Ensuring equity and quality when our learners demand flexibility and choice (#87)

Janine Tarr 1 , Sally Farrington 2 , Kylie Hoffman 3 , Tracy Douglas 1 , Marie-Louise Bird 1 , Jane Pittaway 1 , Chin-Liang Beh 2
  1. University of Tasmania, Launceston, TAS, Australia
  2. University of Tasmania, Lilyfield, NSW, Australia
  3. University of Tasmania, Hobart, TAS, Australia

Abstract Content (up to 300 words recommended)

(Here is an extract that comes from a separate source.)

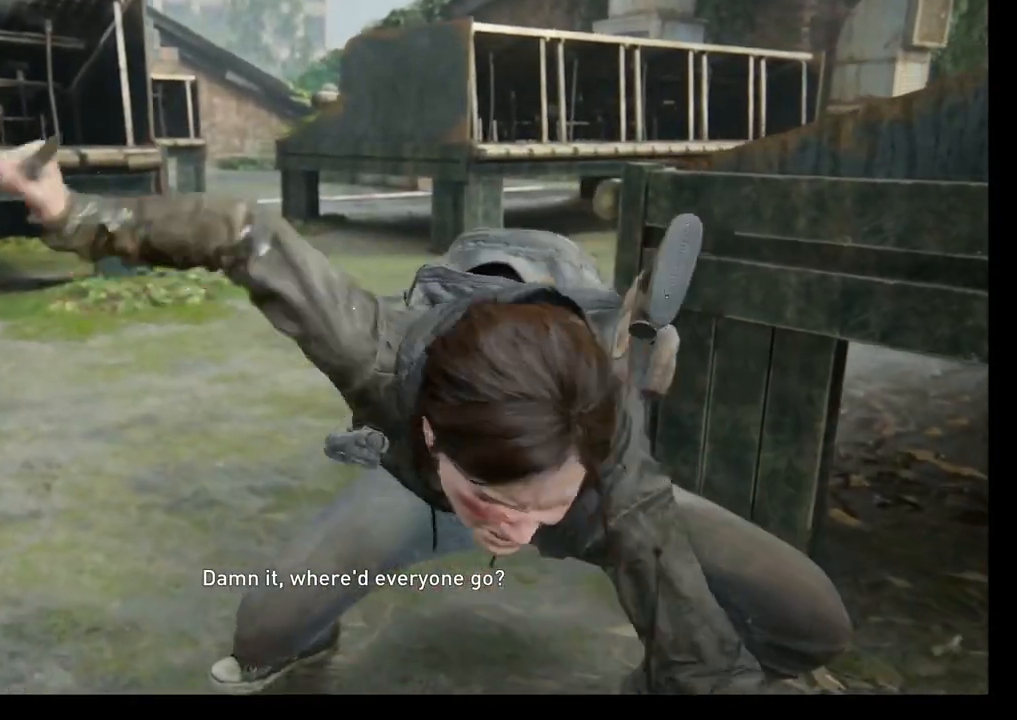
{"buttons": [], "left_stick": "up", "events": []}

With advances in technology, students now have a choice of ‘learning places’ that enables them to “be connected to a community of learners anytime and anywhere without being time, place or situation bound” 1. Our institution places significant emphasis on learner choice, whilst demanding high impact, quality and equity of experience, regardless of the choices made.2

We surveyed our students, across four geographically dispersed campuses, to find out why they make the choices they do about where they learn, in an effort to understand how we can best meet their needs without being overwhelmed by the complexity of offering and maintaining multiple modes of delivery. This paper reports demographic factors that, for the 124 respondents, were associated with mode usage and explores the thinking of students around their choice of learning 'place’, identifying key pedagogical and pragmatic themes that were evident in the reasons they gave for the choices they made.

The findings provide a complex picture, but our learners readily identified the elements of their preferred mode that 'fitted' with their learning needs at a particular time and in their particular circumstances.  We discuss the challenge to us to increase quality and equity by ensuring that the elements students value most in each mode are maintained and enhanced, but are also extended to those who choose to engage via other modes.

Addressing the theme/s of the Conference (up to 200 words recommended)

 In this paper we report and discuss the complexity of student choice, the complexity of the lives of our students and the implications that this has for academics. Specifically, we discuss the complexity of providing choices that are truly equitable and of the quality necessary to allow students to meet expected learning outcomes, rather than the provision of choice just for the sake of choice.

  1. Garrison, D. R., & Kanuka, H. (2004). Blended learning: Uncovering its transformative potential in higher education. The Internet and Higher Education, 7(2), 95-105.
  2. Brown, N., Kregor, G., & Williams, G. (2013). Technology Enhanced Learning and Teaching White Paper. Retrieved August 3, from www.teaching-learning.utas.edu.au/news/news/telt-white-paper.